Andrés era una persona educada y culta, nada supersticiosa; es más, cada vez que veía un gato negro lo perseguía.
Solía tener la costumbre de romper una vez al día un espejo si podía y, aparte, tirar la sal de todos los saleros que pasaban por sus manos. Ese hombre menudo y elegante desafiaba todas las supersticiones, que conocía. Se sentía orgulloso por ello.
Su pelo moreno, su bigotito y su barba arreglada, no desentonaban en nada con su ropa. Vestía de forma elegante pero algo pasada de moda, pero quienes lo conocían, se lo permitían. Según parece, su infancia tuvo algo que ver en su carácter algo retraído. Un pequeño trauma acerca de sus padres, murieron; y él, lo vio todo.

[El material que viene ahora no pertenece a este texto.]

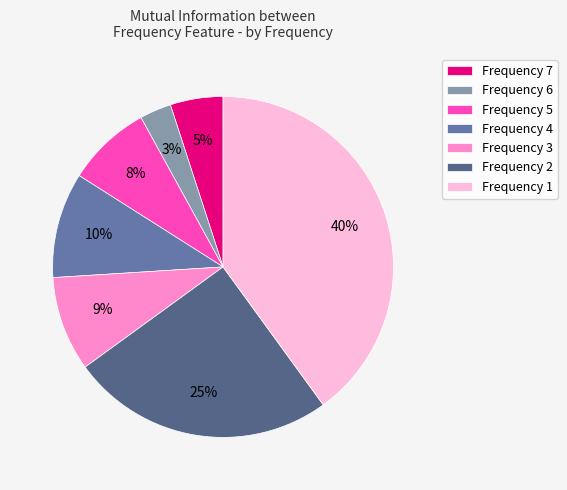

Rank the categories by value from lowest to highest.

Frequency 6, Frequency 7, Frequency 5, Frequency 3, Frequency 4, Frequency 2, Frequency 1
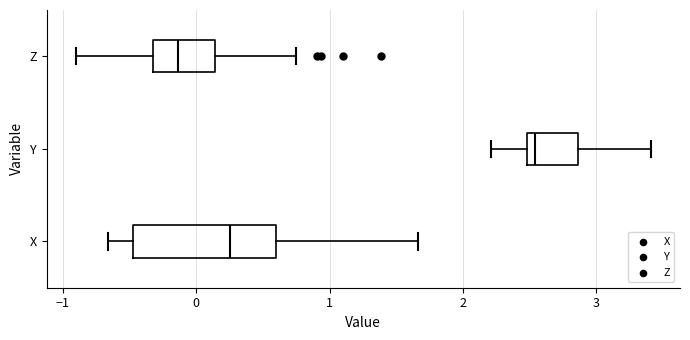

Which box's median line is the furthest to the right?

Y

Por lo visto fue un sencillo e inofensivo incendio… pero él no pareció coincidir con esa versión de las autoridades. Tal vez por eso, tenía un miedo acérrimo a quedarse sólo, a la oscuridad y a las llamas; quién lo sabe; yo como narrador, no soy psicólogo, pero podría hacer una apuesta a favor de este tema. La cuestión es que nuestro hombre era un empresario reconocido, que disfrutaba de una clase media moderada. Eso le permitía tener una vida con algún que otro pequeño lujo.
Aquel verano decidió tomarse uno de ellos: dejó como encargado en la fábrica a su mejor trabajador y se fue a viajar.